### GIVEN DATA

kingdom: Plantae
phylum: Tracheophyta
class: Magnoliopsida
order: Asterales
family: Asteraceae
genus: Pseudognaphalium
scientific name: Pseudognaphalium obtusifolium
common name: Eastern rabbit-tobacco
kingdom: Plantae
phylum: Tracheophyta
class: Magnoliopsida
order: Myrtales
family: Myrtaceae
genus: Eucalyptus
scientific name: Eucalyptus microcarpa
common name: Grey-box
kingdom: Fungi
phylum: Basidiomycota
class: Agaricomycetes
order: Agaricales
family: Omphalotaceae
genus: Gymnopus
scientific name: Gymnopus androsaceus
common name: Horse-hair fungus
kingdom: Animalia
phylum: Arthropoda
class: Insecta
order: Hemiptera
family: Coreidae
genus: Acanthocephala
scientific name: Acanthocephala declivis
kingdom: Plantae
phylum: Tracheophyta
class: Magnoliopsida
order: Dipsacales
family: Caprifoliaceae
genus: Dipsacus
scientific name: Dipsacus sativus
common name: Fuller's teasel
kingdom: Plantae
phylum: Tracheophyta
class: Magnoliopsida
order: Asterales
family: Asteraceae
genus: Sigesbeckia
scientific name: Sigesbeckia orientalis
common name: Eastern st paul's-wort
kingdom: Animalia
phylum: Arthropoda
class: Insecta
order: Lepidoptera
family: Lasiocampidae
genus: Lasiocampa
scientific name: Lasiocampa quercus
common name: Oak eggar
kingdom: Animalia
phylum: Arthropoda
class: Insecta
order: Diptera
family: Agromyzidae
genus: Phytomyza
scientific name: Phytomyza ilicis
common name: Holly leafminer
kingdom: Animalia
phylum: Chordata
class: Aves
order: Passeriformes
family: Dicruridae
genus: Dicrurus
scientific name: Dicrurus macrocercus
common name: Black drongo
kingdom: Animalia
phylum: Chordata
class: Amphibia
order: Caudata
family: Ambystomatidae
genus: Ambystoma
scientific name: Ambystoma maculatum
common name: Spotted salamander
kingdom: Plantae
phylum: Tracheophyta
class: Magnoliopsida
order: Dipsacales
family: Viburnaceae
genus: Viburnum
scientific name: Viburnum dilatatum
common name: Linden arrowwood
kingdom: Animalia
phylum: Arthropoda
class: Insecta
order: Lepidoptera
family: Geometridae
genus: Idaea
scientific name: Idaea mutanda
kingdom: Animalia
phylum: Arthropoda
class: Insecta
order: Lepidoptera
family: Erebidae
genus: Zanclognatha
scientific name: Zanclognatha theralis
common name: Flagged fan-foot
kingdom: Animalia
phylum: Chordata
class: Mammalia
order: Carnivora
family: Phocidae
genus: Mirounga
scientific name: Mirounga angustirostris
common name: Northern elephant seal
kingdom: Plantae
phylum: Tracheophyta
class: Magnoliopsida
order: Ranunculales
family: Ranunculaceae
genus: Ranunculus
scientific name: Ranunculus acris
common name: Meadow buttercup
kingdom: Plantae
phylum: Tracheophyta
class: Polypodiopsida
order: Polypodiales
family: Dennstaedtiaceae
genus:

### INSTRUCTIONS TO FOLLOW
Please copy out, word for word, the lines of the entries above, from the line containing "class: Amphibia" through the line containing "genus: Mirounga", both included.

### SOLUTION
class: Amphibia
order: Caudata
family: Ambystomatidae
genus: Ambystoma
scientific name: Ambystoma maculatum
common name: Spotted salamander
kingdom: Plantae
phylum: Tracheophyta
class: Magnoliopsida
order: Dipsacales
family: Viburnaceae
genus: Viburnum
scientific name: Viburnum dilatatum
common name: Linden arrowwood
kingdom: Animalia
phylum: Arthropoda
class: Insecta
order: Lepidoptera
family: Geometridae
genus: Idaea
scientific name: Idaea mutanda
kingdom: Animalia
phylum: Arthropoda
class: Insecta
order: Lepidoptera
family: Erebidae
genus: Zanclognatha
scientific name: Zanclognatha theralis
common name: Flagged fan-foot
kingdom: Animalia
phylum: Chordata
class: Mammalia
order: Carnivora
family: Phocidae
genus: Mirounga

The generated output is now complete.